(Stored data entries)

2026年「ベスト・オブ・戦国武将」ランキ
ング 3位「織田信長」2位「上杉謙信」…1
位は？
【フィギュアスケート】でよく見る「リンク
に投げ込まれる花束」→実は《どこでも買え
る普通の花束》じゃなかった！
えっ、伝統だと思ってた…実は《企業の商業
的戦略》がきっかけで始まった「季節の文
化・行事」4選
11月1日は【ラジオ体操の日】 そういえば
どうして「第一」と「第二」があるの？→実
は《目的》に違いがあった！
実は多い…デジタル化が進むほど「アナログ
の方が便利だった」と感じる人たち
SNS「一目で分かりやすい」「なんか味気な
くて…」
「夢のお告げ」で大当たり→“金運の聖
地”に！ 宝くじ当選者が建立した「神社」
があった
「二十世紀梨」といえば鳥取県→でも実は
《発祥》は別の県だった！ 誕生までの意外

● Exercise details
The answer must be the line containing "の方が便利だった」と感じる人たち" and every line after it through the end of the records, repeated exactly.

● Exercise response
の方が便利だった」と感じる人たち
SNS「一目で分かりやすい」「なんか味気な
くて…」
「夢のお告げ」で大当たり→“金運の聖
地”に！ 宝くじ当選者が建立した「神社」
があった
「二十世紀梨」といえば鳥取県→でも実は
《発祥》は別の県だった！ 誕生までの意外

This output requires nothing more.